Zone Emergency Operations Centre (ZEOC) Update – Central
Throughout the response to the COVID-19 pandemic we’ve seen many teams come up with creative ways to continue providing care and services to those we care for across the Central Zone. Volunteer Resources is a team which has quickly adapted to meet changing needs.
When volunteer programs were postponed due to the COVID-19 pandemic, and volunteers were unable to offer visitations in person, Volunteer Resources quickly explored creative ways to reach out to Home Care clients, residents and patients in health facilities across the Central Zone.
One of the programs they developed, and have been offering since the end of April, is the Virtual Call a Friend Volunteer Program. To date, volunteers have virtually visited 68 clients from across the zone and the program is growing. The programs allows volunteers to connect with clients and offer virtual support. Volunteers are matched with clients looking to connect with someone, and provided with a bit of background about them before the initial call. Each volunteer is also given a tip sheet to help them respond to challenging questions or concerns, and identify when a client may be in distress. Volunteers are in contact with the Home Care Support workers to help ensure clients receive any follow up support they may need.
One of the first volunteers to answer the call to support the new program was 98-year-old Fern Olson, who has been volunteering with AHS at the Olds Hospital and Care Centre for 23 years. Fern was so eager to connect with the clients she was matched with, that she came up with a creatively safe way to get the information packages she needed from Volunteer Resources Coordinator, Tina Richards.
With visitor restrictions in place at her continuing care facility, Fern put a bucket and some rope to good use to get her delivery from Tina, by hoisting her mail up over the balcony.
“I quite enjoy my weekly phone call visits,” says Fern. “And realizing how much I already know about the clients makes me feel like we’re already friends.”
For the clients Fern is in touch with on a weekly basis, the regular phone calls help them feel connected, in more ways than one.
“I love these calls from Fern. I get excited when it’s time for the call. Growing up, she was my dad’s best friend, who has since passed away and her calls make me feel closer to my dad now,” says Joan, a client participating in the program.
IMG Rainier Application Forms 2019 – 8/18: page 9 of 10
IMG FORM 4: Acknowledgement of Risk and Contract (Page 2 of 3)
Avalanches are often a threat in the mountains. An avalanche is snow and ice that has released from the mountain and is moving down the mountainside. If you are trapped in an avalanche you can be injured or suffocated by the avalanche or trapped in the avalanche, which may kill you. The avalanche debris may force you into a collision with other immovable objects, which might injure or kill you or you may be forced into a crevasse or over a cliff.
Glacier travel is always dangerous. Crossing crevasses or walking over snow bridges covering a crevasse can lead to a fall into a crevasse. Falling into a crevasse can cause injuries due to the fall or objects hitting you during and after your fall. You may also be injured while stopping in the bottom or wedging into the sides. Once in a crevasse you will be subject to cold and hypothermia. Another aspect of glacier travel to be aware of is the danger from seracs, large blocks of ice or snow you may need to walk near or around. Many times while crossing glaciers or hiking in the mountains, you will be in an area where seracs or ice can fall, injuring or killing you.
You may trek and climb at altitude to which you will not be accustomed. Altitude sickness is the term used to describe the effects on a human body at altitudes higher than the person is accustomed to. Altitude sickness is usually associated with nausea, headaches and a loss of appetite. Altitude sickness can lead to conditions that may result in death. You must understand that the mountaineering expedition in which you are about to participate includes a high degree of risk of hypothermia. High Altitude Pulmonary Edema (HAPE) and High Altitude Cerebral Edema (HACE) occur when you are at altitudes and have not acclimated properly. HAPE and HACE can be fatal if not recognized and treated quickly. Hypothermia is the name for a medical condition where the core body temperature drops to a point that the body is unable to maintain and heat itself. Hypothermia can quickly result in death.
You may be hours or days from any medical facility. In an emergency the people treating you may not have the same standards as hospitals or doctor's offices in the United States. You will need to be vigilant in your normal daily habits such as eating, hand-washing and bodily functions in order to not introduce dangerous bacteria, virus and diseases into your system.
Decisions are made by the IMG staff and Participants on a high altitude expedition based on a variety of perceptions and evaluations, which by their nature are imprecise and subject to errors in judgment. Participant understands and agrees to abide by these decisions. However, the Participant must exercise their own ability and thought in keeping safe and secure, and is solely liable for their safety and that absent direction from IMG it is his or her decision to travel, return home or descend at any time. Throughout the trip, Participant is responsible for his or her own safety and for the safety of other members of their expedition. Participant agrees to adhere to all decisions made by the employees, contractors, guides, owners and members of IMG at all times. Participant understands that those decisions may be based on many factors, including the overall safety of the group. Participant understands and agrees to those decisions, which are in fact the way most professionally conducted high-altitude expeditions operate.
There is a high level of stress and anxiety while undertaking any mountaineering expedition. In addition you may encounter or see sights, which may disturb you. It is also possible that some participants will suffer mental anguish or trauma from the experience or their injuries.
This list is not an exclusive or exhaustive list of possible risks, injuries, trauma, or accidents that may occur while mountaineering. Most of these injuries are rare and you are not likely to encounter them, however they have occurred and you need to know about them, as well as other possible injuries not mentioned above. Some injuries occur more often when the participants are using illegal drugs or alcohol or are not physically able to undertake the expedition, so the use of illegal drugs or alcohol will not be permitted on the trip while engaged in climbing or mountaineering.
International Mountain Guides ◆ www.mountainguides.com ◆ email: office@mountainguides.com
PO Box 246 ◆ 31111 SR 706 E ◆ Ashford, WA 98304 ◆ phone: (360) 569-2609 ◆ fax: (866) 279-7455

• • • • •

Your task is to collect every line above that contains the word "trauma".

There is a high level of stress and anxiety while undertaking any mountaineering expedition. In addition you may encounter or see sights, which may disturb you. It is also possible that some participants will suffer mental anguish or trauma from the experience or their injuries.
This list is not an exclusive or exhaustive list of possible risks, injuries, trauma, or accidents that may occur while mountaineering. Most of these injuries are rare and you are not likely to encounter them, however they have occurred and you need to know about them, as well as other possible injuries not mentioned above. Some injuries occur more often when the participants are using illegal drugs or alcohol or are not physically able to undertake the expedition, so the use of illegal drugs or alcohol will not be permitted on the trip while engaged in climbing or mountaineering.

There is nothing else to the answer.